If you aren't going to use any of the RegisterPressure information, then you should disable register pressure tracking to improve compile time performance. Also, I think it would be nice if the queries could be abstracted so it was easy to switch between the standard ReigsterPressureTracker and the improved version you have implemented.

If you aren't going to use any of the RegisterPressure information, then you should disable register pressure tracking to improve compile time performance. Also, I think it would be nice if the queries could be abstracted so it was easy to switch between the standard ReigsterPressureTracker and the improved version you have implemented.

It is not a tracker, just the estimation. It least not just yet. During scheduling standard RPTracker still used for pressure diffs.

vpykhtin added inline comments.Feb 28 2017, 8:46 AM
lib/Target/AMDGPU/GCNSchedStrategy.cpp
396 ↗(On Diff #89962)

Right, but what is a slot type for this first bundle instruction?

rampitec updated this revision to Diff 90047.Feb 28 2017, 9:05 AM
rampitec marked 10 inline comments as done.

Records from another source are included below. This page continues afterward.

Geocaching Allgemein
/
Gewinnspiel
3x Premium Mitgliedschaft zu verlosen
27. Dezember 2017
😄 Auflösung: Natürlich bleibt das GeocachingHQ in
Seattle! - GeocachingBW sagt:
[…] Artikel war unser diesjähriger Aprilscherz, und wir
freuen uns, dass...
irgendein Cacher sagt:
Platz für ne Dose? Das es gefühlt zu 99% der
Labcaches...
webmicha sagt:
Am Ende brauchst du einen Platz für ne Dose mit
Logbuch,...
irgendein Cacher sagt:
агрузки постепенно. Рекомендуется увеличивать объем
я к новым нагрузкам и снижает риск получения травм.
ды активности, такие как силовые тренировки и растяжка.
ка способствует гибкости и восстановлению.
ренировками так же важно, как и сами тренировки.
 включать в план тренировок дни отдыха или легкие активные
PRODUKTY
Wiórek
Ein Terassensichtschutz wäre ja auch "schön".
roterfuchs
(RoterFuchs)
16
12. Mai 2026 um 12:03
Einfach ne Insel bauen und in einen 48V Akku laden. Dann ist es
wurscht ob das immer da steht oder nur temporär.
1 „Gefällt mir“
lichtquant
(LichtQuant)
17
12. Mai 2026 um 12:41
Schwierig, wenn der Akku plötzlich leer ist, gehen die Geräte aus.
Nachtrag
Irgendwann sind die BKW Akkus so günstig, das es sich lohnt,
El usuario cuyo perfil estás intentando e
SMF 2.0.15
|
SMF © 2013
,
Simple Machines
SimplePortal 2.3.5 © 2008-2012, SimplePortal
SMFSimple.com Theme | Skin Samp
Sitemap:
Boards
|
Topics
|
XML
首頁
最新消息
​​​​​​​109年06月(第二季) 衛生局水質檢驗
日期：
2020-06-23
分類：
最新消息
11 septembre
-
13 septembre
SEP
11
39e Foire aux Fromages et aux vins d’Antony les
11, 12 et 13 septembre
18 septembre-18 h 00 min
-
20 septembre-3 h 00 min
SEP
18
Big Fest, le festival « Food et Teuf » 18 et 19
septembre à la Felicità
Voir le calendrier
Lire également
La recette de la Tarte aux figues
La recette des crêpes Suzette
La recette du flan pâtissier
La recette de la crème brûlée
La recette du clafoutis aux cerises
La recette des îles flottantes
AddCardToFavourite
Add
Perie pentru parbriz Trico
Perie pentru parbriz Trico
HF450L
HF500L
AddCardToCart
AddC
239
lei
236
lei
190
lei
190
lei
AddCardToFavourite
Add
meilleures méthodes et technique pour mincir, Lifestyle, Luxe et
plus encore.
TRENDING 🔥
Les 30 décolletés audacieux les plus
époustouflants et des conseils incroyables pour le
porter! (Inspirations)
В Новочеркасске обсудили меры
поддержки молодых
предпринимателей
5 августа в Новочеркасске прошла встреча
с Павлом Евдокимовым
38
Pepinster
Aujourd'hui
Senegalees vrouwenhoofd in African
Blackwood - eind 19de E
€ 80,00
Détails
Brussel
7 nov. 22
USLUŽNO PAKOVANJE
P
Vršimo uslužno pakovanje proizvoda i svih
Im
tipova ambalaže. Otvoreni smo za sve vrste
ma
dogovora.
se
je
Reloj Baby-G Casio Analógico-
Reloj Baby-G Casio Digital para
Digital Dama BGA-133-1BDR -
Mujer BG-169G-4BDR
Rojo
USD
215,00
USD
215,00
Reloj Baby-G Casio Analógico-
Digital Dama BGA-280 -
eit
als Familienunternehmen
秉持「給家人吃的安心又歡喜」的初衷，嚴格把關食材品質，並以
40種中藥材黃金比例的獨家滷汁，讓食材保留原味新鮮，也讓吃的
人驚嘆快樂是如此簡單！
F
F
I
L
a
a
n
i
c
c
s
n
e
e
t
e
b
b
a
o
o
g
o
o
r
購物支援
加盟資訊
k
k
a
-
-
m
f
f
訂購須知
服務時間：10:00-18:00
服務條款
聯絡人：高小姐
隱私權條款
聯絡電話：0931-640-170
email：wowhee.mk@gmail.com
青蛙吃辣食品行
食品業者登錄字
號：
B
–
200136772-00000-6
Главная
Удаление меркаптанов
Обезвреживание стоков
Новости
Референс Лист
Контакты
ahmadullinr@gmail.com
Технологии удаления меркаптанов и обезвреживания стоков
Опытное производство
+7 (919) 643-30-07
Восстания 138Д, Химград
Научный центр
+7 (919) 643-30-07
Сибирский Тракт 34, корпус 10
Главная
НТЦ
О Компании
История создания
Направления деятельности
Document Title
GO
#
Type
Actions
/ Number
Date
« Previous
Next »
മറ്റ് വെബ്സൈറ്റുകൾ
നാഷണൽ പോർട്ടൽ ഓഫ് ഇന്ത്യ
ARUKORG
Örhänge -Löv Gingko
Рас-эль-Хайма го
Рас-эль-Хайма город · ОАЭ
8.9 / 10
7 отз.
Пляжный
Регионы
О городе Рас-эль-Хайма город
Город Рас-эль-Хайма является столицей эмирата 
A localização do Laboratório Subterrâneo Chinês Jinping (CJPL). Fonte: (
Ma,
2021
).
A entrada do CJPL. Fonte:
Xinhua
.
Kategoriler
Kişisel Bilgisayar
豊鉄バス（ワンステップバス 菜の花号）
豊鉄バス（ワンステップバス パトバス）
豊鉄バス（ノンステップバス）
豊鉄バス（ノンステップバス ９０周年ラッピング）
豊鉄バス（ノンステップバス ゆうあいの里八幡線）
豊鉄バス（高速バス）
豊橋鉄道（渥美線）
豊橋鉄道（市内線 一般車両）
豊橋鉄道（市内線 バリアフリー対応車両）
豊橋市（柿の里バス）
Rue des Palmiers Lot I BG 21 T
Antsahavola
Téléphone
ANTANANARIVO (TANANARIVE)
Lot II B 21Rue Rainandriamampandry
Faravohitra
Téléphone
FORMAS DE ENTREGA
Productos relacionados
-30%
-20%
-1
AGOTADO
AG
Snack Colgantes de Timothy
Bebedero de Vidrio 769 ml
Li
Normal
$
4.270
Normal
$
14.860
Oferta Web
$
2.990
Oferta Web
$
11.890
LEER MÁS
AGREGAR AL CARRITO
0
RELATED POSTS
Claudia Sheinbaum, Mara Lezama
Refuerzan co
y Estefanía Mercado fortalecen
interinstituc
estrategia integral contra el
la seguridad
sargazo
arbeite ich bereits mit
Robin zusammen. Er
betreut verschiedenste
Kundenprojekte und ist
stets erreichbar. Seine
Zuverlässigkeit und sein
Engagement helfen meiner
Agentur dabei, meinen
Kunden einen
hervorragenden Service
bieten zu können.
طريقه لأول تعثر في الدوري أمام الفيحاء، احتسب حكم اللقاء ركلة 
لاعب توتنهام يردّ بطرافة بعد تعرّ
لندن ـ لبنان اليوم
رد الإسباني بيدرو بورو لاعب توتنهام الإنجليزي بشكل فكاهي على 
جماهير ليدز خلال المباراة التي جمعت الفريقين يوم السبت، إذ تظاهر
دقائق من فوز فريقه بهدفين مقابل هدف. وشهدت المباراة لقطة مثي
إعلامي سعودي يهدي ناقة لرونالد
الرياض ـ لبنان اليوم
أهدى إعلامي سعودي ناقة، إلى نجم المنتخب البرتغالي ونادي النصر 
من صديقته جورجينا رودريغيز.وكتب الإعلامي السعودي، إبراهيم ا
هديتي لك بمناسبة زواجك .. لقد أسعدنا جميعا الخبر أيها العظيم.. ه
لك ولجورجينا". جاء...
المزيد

Removed redundant map references.
Added .getBaseIndex() for slot query.

rampitec updated this revision to Diff 90048.Feb 28 2017, 9:08 AM

Added full context diff.

vpykhtin accepted this revision.Feb 28 2017, 9:15 AM

LGTM.

This revision is now accepted and ready to land.Feb 28 2017, 9:15 AM
This revision was automatically updated to reflect the committed changes.